Screen time in our household is regarded as a privilege, not a right. If left to his own devices -- and I do mean the electronic ones -- my son would be on them 24/7. A few months ago we addressed the problem and removed all screens. When he demonstrated self-control and proved to us that he had restored balance to his life, we gradually reintroduced the use of electronics on a limited and controlled basis.

But a big part of that control is knowing what he does with the screen time we give him. Before the screen blackout, he had played Minecraft until his eyes blurred, used Instagram to "rate" girls in his class, and Skyped with a kid whose handle was "I Will Kill." Yes, for real.

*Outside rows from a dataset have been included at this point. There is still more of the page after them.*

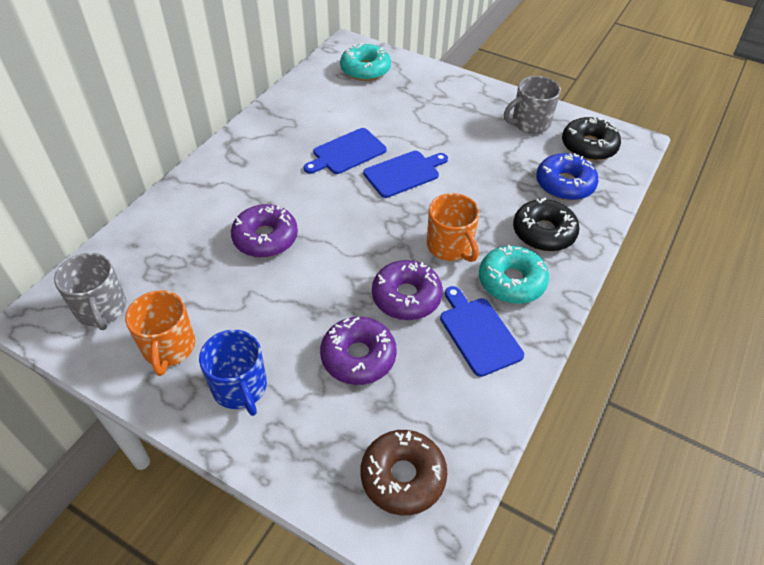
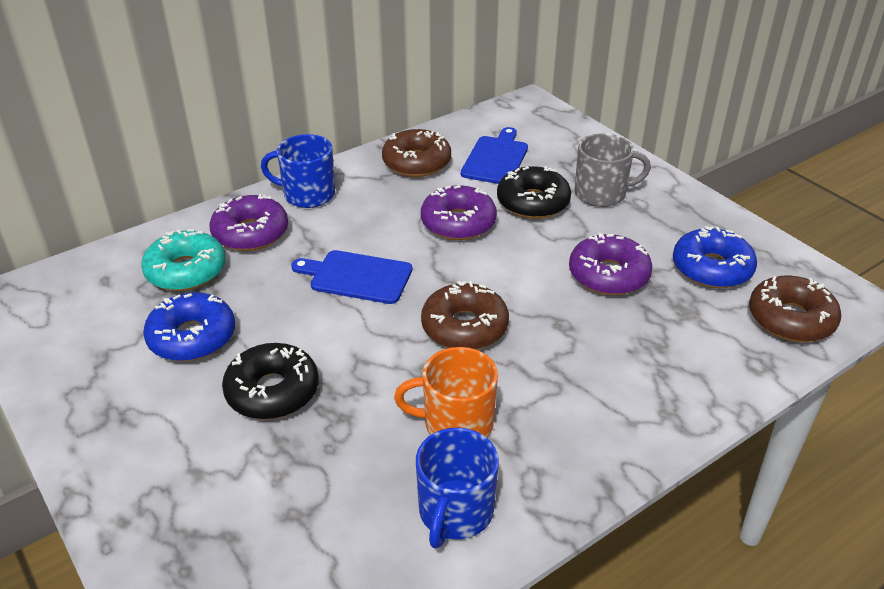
blue cutting board: [304,128,387,174] [363,151,448,198] [440,286,524,377] = 3 -> [291,250,412,304] [461,127,528,184] = 2
blue donut: [536,153,598,201] = 1 -> [143,292,235,361] [673,226,757,288] = 2
blue mug: [199,329,267,416] = 1 -> [261,134,335,208] [416,428,499,549] = 2
brown donut: [361,430,447,515] = 1 -> [382,129,451,177] [421,281,509,350] [749,275,841,342] = 3
grey mug: [54,253,126,330] [504,76,561,134] = 2 -> [575,133,651,207] = 1
orange mug: [125,290,195,376] [427,193,480,262] = 2 -> [394,347,498,437] = 1
turquoise donut: [340,43,391,81] [479,245,549,304] = 2 -> [141,229,226,291] = 1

I called the mom of the Skyper.

And now along comes Snapchat, created by Evan Spiegel and Bobby Murphy, two Stanford guys who may or may not have been targeting 12-year-olds in their market demographics. But whether teens and pre-teens were the intended users is irrelevant; they are definitely among them.

Snapchat is something Anthony Weiner could have invented, or at least probably wished he had. It works like this: You take a photo and send it to a friend and it self-destructs in under 10 seconds, just like the secret agent's instructions on "Mission Impossible." Its mascot is Ghostface Chillah, and he's a busy little ghost with 50 million snaps being shared each day.

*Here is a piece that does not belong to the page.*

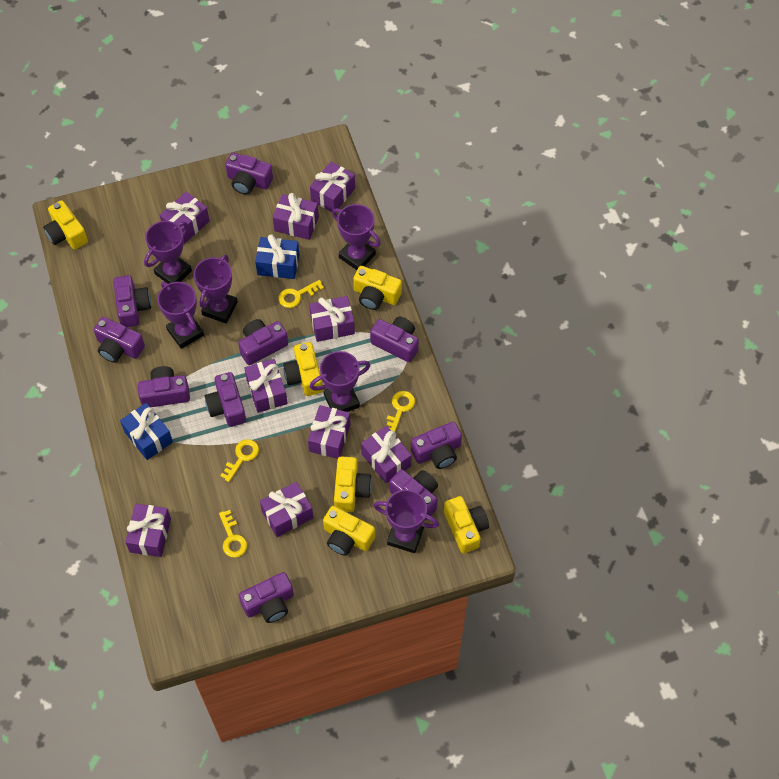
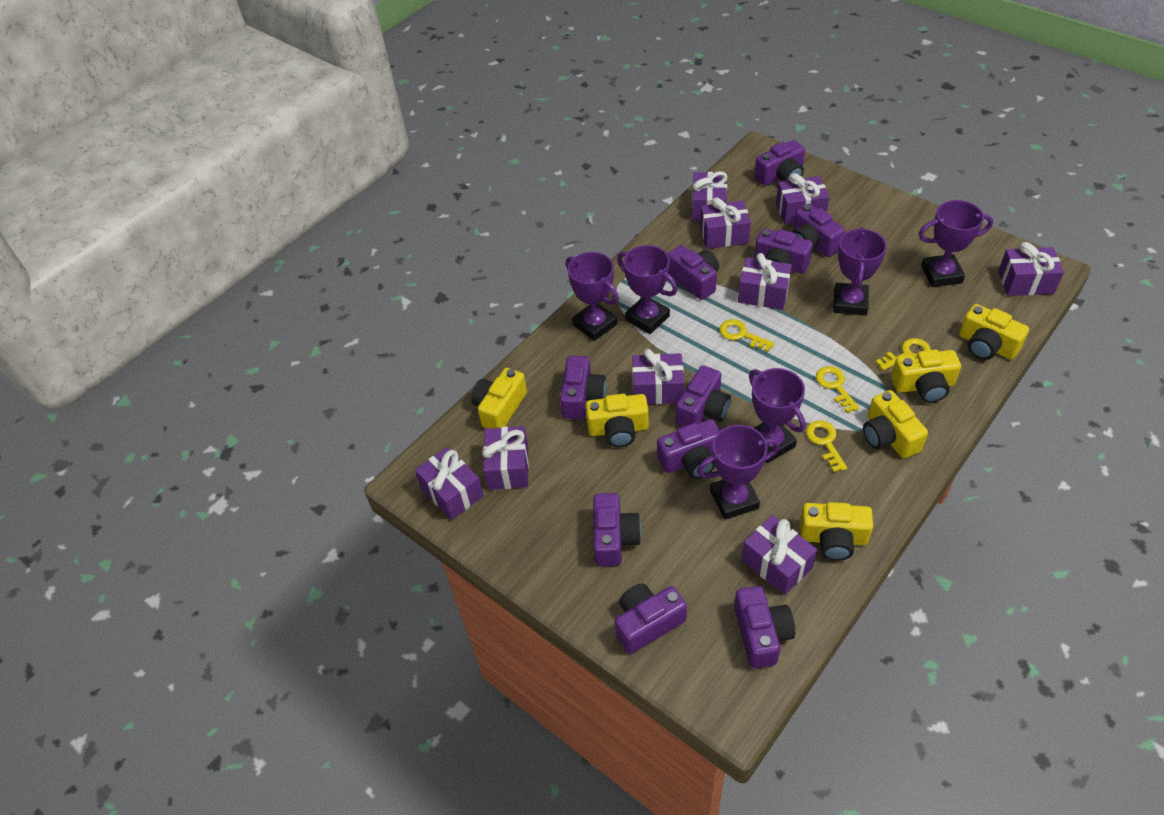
blue gift: [120,403,173,460] [255,234,299,279] = 2 -> none = 0

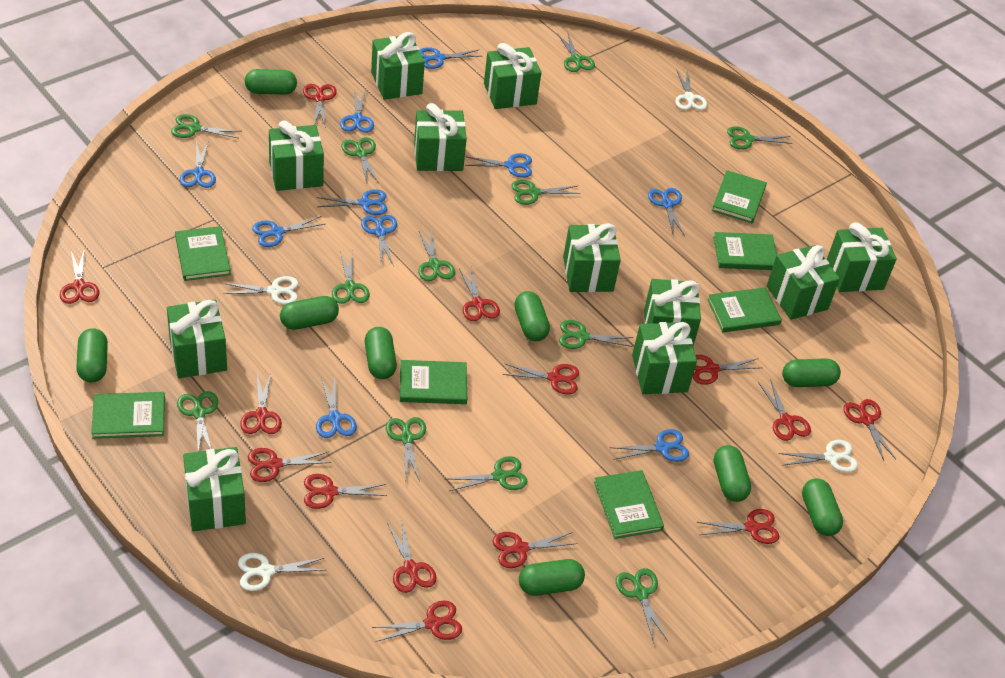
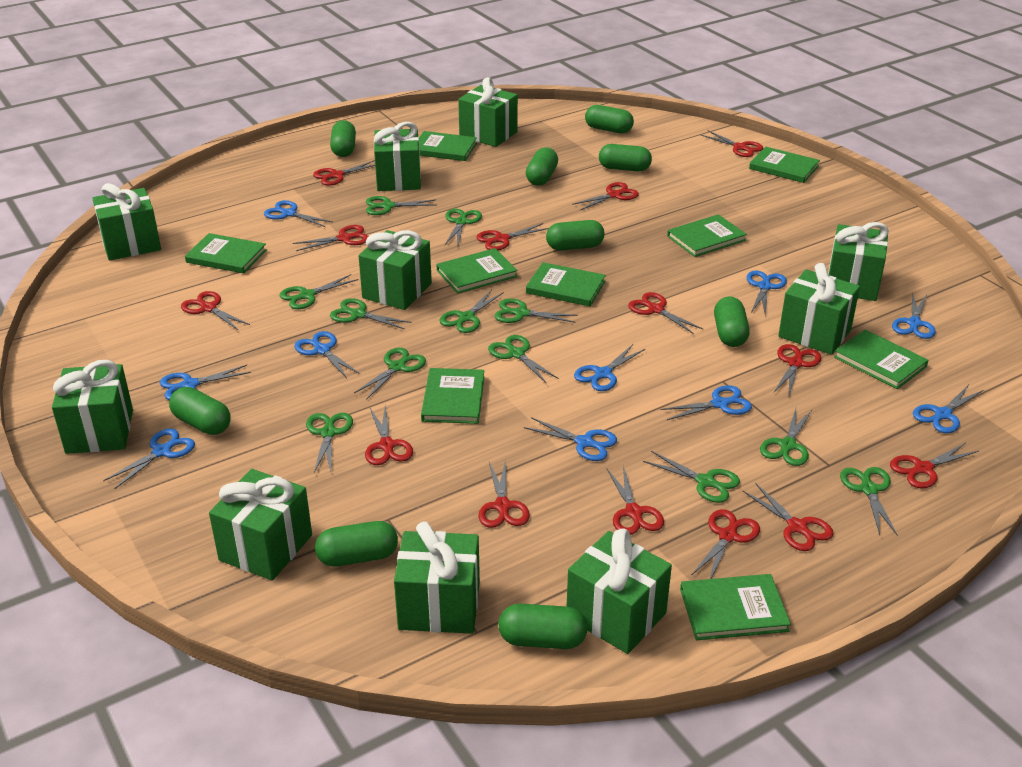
green book: [91,392,165,439] [175,226,231,281] [400,360,467,404] [594,470,664,539] [707,287,782,332] [712,170,767,223] [713,232,777,270] = 7 -> [185,233,267,273] [419,131,477,161] [421,368,484,424] [436,248,517,294] [526,262,606,306] [667,214,747,257] [680,574,791,640] [749,147,820,183] [834,330,929,389] = 9
green gift: [167,300,227,378] [183,447,246,531] [269,120,324,191] [371,32,425,100] [414,103,467,171] [484,43,541,109] [563,223,621,292] [632,322,697,394] [644,279,701,346] [767,245,840,320] [827,222,897,292] = 11 -> [52,360,133,454] [92,183,161,261] [209,469,312,581] [359,230,432,310] [374,122,421,191] [394,521,480,634] [458,77,518,147] [567,529,672,654] [778,263,860,355] [828,222,889,301] = 10
white scissors: [223,276,298,305] [238,553,325,591] [675,69,707,110] [779,440,858,472] = 4 -> none = 0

Slate's Farhad Manjoo came close to what I'm thinking when he wrote last week that "Like most people born before the 1990s, I'm not a Snapchat user, and I've long assumed the worst about the app -- that combining cameras; young people; and secret, self-destructing messages could only mean trouble."

Certainly, it's the perfect tool for sexting: You get to show off your privates and there's no evidence left for extortion later. It also means that your Mom, who is doing her best to police what you do online, doesn't get to see what you send to your friends. For the record, I don't really think my son -- who thinks it's cool to take and send photos of his new Van's or the ski trail we are on -- is revealing anything congressionally inappropriate ala Weiner.

My question is why a 12-year-old needs disappearing photos in the first place. And so we had a chat, starting with the why.

"It's harmless, Mom," he said.

"That doesn't answer the question," I replied, thinking that the last time I uttered those words Richard Nixon was being interviewed on TV.

"It's only to my friends," he tried. Right, the same friends who you snickered with when you rated the girls in your class on Instagram, my little Prince Charming who will one day understand that girls like you better when you show them respect.

"Everybody has this," he continued. Advice to children everywhere: These words are a red cape being waved in front of the bull that is your mother. Say them and the case is closed. As is this one. Jury dismissed.